| The task |
Working through the entries below, find how many lines include "Right", then write only that number.

| Given data |
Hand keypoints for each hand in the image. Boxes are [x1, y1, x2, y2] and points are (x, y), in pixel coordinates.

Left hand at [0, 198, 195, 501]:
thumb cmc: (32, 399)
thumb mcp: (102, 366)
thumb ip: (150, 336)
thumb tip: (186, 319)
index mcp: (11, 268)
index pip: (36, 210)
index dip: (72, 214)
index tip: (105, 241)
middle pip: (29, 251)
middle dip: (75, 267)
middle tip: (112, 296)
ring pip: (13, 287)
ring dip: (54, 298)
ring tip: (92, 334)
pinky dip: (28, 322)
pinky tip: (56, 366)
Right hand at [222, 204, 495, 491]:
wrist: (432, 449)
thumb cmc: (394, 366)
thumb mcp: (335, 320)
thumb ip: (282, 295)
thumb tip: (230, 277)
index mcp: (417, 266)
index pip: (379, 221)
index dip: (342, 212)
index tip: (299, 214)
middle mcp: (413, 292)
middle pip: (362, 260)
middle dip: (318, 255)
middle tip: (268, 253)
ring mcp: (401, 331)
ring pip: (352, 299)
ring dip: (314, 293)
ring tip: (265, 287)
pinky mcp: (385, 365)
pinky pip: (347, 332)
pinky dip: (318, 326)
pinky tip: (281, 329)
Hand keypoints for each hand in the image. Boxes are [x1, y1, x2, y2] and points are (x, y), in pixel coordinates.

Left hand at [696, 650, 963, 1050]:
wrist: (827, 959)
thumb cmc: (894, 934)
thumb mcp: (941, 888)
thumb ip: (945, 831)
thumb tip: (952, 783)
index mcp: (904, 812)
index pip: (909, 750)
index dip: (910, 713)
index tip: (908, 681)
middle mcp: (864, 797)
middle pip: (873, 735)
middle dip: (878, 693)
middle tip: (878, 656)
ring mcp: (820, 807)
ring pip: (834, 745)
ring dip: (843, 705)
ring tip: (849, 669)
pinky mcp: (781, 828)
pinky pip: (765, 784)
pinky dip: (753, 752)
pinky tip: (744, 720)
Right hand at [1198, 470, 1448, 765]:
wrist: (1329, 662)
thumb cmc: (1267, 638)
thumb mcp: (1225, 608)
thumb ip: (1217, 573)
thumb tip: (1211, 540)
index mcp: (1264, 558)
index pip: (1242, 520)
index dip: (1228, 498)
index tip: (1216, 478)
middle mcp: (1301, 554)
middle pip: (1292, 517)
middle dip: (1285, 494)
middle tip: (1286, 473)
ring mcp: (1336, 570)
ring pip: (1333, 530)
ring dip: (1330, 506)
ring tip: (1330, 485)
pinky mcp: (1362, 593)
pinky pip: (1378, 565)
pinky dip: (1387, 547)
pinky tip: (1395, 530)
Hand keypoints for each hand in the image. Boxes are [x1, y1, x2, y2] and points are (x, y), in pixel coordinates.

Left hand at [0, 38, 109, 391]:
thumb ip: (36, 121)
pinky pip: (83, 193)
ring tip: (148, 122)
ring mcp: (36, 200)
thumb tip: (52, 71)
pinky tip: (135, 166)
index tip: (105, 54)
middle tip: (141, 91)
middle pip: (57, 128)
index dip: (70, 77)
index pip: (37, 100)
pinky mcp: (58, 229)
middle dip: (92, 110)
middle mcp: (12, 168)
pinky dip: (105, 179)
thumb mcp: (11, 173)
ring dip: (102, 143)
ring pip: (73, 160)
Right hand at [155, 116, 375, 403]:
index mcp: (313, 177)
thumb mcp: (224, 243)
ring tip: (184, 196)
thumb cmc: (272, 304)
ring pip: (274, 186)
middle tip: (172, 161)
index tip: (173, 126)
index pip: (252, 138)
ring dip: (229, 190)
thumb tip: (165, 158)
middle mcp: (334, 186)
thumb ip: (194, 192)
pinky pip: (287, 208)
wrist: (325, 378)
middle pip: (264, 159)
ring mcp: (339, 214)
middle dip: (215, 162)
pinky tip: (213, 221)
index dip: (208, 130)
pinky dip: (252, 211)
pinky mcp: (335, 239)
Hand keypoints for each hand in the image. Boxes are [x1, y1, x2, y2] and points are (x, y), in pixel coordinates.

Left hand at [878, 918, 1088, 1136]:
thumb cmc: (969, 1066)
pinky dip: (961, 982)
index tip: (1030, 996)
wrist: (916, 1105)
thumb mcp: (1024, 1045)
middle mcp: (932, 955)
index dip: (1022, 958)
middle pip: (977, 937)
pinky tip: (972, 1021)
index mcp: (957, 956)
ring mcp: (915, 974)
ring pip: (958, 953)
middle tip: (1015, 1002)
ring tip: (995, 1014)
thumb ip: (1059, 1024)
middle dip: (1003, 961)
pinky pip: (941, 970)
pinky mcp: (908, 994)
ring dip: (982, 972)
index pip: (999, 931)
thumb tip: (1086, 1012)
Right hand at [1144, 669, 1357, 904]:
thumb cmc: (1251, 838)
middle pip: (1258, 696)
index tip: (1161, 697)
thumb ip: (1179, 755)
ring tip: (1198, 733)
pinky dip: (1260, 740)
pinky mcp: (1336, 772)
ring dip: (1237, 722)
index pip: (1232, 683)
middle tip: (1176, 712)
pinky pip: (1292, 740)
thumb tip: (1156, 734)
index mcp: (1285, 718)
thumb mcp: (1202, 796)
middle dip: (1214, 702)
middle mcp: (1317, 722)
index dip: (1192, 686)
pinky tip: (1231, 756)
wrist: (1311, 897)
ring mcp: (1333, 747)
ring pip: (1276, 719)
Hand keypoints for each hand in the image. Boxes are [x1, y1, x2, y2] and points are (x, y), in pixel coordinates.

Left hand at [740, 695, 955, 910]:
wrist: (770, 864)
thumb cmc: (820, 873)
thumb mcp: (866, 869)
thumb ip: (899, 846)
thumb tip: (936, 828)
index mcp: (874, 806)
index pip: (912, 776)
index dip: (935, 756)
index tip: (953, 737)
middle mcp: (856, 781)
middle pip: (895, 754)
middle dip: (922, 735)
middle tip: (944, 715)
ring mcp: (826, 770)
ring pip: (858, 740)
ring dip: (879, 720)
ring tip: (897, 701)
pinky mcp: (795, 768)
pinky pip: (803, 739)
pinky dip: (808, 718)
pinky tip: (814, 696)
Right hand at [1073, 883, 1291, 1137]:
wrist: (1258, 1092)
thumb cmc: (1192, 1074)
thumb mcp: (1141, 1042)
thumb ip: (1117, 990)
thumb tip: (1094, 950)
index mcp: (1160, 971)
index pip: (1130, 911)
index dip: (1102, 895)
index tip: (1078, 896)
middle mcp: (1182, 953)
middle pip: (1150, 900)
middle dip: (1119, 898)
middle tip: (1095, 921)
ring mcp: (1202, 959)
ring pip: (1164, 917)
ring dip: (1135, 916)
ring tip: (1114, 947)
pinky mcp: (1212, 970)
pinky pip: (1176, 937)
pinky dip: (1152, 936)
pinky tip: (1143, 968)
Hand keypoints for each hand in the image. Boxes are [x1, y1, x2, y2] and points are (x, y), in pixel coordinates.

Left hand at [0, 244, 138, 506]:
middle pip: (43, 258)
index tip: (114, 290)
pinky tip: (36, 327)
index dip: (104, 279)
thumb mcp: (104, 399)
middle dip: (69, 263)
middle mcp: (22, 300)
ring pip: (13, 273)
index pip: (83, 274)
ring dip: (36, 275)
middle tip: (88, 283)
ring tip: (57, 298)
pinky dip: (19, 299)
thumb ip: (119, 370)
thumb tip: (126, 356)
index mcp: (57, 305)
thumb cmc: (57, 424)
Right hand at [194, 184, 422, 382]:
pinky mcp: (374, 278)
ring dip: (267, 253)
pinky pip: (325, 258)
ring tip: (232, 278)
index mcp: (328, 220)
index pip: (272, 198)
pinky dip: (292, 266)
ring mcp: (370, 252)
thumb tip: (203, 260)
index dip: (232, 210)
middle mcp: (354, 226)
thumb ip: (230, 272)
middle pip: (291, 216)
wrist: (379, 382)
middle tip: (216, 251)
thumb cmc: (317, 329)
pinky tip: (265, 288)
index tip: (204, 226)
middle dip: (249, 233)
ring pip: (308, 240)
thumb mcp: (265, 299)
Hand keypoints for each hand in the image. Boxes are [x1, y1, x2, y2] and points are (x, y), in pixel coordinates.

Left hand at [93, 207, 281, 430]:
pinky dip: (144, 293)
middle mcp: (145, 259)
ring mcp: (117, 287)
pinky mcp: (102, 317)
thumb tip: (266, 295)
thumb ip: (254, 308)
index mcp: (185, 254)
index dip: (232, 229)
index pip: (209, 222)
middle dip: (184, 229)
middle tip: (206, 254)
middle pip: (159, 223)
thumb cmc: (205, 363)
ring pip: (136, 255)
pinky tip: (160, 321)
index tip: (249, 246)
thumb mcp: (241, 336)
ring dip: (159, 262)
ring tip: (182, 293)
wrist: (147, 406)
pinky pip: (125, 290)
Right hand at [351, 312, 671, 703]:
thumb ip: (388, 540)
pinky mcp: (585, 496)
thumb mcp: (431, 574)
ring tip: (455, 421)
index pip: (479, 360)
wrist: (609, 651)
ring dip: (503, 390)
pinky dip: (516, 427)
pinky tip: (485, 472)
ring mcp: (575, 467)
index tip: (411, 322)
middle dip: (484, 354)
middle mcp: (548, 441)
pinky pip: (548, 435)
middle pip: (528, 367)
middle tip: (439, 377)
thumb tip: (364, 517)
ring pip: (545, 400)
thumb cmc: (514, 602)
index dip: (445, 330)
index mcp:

| Expected answer |
7